Festivalin ilk günü ASKEV Sera’da gerçekleştirilen etkinliklere de sahne oldu. ASKEV Sera’da gün “Bir Hikâye Anlatıcısı: Serra Yılmaz” başlıklı yoğun ilgi gören konuşmayla başladı. Festivalde bu yıl yönetmen dalında verilen “Yeni Bir …” Ödülü jürisinde de yer alan oyuncu ve yönetmen Serra Yılmaz ile farklı ülkelerde kariyer yapmak, çevirmenlik ve yemekle olan ilişkisinin oyunculuğundaki etkileri gibi konularda bir sohbet gerçekleştirildi. Yılmaz’ın “Ayvalık’ta Daldan Dala” adını verdiği sohbette, İtalya’daki tiyatro deneyimlerinden, çok dilli bir yaşamın sunduğu zenginliklerden ve yönetmen-oyuncu ilişkilerinden de söz edildi.
ASKEV Sera’da akşam saatleri ise sinema ve müziğin ortaklığında geçti.

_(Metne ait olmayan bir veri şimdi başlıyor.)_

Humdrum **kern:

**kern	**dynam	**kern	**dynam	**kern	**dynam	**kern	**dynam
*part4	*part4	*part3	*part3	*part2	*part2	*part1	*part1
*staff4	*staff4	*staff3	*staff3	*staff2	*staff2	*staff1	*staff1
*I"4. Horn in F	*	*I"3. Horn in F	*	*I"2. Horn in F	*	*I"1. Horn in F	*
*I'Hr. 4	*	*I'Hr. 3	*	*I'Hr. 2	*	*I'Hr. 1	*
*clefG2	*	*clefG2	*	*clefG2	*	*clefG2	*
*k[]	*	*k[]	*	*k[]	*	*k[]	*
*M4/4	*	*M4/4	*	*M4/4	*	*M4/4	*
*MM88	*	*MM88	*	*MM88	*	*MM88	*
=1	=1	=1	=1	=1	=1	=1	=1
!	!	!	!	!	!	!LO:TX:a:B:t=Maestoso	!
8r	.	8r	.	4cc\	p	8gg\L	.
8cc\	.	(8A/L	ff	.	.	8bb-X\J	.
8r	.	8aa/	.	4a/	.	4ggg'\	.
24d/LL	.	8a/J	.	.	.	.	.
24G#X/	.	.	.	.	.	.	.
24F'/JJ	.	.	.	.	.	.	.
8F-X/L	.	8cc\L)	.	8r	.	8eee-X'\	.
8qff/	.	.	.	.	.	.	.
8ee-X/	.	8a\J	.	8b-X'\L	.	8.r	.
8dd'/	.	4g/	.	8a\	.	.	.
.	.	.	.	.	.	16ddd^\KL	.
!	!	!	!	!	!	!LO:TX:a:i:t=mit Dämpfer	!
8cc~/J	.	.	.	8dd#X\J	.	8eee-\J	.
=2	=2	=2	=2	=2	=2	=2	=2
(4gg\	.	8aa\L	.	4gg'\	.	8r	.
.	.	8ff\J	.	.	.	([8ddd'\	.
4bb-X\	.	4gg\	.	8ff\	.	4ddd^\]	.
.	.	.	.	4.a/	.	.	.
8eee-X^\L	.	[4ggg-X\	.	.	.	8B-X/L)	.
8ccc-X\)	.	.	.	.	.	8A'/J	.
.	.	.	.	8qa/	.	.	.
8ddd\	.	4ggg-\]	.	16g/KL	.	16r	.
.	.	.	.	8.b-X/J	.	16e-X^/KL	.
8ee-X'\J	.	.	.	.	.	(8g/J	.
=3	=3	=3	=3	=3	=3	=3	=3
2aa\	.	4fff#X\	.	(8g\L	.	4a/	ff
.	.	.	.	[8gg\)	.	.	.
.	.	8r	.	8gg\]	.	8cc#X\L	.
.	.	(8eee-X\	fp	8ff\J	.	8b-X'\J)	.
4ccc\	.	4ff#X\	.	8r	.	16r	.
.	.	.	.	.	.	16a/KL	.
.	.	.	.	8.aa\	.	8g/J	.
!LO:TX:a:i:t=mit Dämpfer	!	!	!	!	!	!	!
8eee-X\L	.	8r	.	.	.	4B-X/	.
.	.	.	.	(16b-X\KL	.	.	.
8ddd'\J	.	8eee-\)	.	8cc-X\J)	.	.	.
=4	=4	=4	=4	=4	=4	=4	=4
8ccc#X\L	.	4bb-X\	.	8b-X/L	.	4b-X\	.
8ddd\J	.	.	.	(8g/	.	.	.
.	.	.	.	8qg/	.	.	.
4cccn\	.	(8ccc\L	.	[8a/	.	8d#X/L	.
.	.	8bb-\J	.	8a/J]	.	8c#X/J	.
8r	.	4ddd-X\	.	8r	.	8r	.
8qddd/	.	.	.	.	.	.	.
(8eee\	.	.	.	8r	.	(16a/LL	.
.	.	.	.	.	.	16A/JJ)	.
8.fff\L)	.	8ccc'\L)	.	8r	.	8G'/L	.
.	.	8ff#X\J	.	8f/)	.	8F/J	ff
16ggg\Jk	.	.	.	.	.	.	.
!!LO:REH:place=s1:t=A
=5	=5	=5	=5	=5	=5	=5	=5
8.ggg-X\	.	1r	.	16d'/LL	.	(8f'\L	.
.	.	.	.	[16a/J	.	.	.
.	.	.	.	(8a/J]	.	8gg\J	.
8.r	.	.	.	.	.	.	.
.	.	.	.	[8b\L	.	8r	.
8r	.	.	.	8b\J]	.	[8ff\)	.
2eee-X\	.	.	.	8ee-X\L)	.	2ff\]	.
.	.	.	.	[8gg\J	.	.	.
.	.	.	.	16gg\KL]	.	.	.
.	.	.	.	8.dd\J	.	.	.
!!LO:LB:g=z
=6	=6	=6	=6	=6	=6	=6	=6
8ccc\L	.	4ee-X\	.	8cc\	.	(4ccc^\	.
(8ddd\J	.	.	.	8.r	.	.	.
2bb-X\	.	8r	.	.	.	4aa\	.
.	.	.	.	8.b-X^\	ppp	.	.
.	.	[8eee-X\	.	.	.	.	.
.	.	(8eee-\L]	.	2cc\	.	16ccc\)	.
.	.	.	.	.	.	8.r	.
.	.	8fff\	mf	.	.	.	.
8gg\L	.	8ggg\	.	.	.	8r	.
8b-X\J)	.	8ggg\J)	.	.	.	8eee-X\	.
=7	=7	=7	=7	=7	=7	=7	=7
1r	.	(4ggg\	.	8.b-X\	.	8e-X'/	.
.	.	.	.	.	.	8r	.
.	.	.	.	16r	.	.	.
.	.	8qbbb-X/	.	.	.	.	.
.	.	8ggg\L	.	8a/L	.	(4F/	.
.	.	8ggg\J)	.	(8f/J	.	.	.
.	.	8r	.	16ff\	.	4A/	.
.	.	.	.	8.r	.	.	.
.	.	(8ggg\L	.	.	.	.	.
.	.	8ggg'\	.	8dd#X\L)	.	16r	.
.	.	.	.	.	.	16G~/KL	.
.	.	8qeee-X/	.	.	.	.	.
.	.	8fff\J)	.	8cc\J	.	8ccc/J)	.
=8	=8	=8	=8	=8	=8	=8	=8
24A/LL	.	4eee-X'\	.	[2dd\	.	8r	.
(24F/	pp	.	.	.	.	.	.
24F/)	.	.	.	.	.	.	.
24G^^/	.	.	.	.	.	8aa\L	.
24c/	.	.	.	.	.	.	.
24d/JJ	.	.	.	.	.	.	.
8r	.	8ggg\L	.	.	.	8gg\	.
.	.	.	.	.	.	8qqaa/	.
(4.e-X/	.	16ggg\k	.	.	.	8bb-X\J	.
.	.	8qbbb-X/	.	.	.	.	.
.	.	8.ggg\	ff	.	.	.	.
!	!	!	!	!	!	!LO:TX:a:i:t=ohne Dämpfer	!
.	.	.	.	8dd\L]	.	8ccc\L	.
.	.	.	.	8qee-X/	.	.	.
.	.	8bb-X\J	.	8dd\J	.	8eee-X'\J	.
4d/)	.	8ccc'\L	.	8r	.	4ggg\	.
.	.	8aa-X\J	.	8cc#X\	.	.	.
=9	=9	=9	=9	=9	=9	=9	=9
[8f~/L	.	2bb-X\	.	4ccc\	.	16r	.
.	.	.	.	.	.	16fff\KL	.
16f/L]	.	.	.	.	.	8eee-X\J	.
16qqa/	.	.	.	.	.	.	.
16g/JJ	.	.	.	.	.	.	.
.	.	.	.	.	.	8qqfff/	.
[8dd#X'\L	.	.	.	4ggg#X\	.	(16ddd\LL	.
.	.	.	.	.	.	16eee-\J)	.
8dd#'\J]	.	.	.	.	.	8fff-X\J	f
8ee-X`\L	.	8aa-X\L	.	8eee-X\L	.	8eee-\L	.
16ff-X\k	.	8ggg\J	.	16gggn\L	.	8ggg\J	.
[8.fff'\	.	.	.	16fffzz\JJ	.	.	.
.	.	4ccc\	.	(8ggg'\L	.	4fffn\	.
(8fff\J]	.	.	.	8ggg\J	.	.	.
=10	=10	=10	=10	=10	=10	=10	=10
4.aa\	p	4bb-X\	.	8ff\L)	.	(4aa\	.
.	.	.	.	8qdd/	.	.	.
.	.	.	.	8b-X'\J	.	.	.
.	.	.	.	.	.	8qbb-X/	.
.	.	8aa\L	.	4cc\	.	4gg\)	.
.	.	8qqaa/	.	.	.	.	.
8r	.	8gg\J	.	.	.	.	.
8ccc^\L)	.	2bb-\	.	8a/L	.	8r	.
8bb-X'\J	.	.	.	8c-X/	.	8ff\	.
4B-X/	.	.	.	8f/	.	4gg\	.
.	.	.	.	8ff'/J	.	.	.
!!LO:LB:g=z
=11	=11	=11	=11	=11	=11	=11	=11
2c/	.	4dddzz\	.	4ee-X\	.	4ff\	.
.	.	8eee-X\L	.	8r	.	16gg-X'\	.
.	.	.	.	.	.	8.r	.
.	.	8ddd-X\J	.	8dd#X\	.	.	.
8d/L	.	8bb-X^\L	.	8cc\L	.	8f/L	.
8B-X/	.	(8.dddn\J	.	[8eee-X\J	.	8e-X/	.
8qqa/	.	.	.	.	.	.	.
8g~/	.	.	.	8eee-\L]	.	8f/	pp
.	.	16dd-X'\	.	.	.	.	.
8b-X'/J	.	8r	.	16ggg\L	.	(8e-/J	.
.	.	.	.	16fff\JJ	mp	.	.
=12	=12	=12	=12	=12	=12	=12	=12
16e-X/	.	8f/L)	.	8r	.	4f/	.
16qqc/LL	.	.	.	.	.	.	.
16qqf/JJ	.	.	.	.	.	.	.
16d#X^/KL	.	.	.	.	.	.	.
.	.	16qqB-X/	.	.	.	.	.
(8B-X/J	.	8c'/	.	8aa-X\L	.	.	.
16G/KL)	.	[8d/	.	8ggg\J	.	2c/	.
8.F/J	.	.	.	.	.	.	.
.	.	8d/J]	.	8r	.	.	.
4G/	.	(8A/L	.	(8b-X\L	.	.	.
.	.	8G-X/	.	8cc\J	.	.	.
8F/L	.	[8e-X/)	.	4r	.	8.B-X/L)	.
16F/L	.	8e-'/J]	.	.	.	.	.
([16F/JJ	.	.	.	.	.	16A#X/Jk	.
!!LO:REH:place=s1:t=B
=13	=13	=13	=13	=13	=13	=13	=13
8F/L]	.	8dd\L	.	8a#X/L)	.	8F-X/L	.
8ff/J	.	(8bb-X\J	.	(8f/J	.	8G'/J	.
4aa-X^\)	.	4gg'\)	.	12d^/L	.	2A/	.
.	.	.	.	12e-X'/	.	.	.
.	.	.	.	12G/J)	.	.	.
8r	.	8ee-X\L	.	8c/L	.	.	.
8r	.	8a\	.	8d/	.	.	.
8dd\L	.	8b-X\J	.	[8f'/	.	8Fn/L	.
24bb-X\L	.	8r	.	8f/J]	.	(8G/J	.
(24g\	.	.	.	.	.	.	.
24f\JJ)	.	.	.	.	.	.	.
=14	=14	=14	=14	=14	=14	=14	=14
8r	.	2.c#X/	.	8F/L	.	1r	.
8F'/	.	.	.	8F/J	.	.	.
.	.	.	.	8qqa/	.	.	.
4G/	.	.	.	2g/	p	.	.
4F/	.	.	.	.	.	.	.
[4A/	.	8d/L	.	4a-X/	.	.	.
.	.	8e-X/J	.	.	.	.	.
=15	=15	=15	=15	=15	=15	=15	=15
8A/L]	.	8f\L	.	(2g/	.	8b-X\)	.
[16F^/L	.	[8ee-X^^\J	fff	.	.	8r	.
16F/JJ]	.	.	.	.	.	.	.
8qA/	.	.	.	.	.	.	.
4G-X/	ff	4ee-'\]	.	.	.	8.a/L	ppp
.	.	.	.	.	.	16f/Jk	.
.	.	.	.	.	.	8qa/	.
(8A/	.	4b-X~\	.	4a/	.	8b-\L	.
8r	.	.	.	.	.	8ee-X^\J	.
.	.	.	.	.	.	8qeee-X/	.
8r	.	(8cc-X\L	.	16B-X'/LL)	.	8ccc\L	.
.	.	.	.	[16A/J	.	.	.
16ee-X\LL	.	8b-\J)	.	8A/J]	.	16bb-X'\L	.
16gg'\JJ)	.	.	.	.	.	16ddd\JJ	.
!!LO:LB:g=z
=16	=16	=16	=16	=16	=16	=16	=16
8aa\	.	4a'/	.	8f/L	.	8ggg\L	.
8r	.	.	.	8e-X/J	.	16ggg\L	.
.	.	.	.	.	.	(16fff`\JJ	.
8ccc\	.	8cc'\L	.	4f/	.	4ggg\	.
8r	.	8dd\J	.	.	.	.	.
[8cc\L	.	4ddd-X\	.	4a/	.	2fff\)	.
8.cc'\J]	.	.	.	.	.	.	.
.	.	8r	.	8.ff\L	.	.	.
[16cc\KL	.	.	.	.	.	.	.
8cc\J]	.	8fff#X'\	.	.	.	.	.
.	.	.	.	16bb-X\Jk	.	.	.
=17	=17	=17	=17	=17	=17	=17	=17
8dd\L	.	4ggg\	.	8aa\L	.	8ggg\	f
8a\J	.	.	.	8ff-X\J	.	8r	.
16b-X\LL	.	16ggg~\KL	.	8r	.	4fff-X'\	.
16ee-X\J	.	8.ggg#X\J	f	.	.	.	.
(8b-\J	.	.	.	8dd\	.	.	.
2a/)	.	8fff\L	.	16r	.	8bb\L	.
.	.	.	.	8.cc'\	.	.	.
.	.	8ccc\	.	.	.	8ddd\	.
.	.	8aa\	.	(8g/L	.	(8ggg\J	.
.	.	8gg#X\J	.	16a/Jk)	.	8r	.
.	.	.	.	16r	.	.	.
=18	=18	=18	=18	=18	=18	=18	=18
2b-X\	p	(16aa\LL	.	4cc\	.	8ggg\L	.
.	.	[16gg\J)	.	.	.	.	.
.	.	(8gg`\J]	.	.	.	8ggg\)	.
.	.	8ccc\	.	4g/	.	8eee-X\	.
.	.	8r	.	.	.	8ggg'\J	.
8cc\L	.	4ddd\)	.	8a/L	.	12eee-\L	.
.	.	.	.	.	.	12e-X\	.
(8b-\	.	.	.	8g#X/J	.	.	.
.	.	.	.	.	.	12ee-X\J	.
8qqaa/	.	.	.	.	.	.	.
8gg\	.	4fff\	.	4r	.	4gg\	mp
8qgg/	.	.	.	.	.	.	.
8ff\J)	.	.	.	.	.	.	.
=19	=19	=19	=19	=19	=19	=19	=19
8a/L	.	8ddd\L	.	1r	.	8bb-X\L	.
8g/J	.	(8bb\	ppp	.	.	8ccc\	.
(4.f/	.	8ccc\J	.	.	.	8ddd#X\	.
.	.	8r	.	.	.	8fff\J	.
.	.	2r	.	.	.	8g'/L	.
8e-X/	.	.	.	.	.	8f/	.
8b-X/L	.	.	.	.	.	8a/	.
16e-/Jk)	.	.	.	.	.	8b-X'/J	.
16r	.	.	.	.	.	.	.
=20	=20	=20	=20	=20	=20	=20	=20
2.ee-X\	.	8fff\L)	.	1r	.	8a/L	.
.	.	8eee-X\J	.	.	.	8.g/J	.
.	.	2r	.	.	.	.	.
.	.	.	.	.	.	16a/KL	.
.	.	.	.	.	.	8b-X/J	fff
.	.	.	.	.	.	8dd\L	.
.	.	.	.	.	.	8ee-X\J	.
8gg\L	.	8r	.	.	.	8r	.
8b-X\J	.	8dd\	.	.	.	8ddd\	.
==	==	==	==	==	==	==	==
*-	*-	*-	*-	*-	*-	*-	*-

Festival programında yer alan sessiz film Bir Zamanlar Avrupa (1897-1902), Hollandalı besteci ve piyanist Daan van den Hurk’un film için bestelediği müzik eşliğinde seyirciyle buluştu. Gösterimin ardından sessiz sinemaya müzik yapmanın incelikleri üzerine bir konuşma gerçekleştirildi. Daan van den Hurk, Venedik, Berlin, Amsterdam ve Londra’nın 120 yıl öncesine ait büyüleyici görüntülerinin bir araya getirildiği filmi, bir besteci olarak sinemayla ilişkisini ve üretim süreçlerini Ayvalık izleyicisiyle paylaştı.
Festivalde gösterimler bu yıl Ayvalık Belediyesi Vural Sineması Nejat Uygur Sahnesi, Fabrika Ayvalık, Kırlangıç Ayvalık ve ASKEV Sera’da. Biletler indirimli 170 TL, tam 220 TL olarak Biletix, Biletinial ve Fabrika Ayvalık’taki gişe üzerinden satışta. Kırlangıç Ayvalık’taki gösterimlerin tüm biletleri 100 TL’den satışa sunulurken ASKEV Sera gösterimleri ise ücretsiz gerçekleştiriliyor.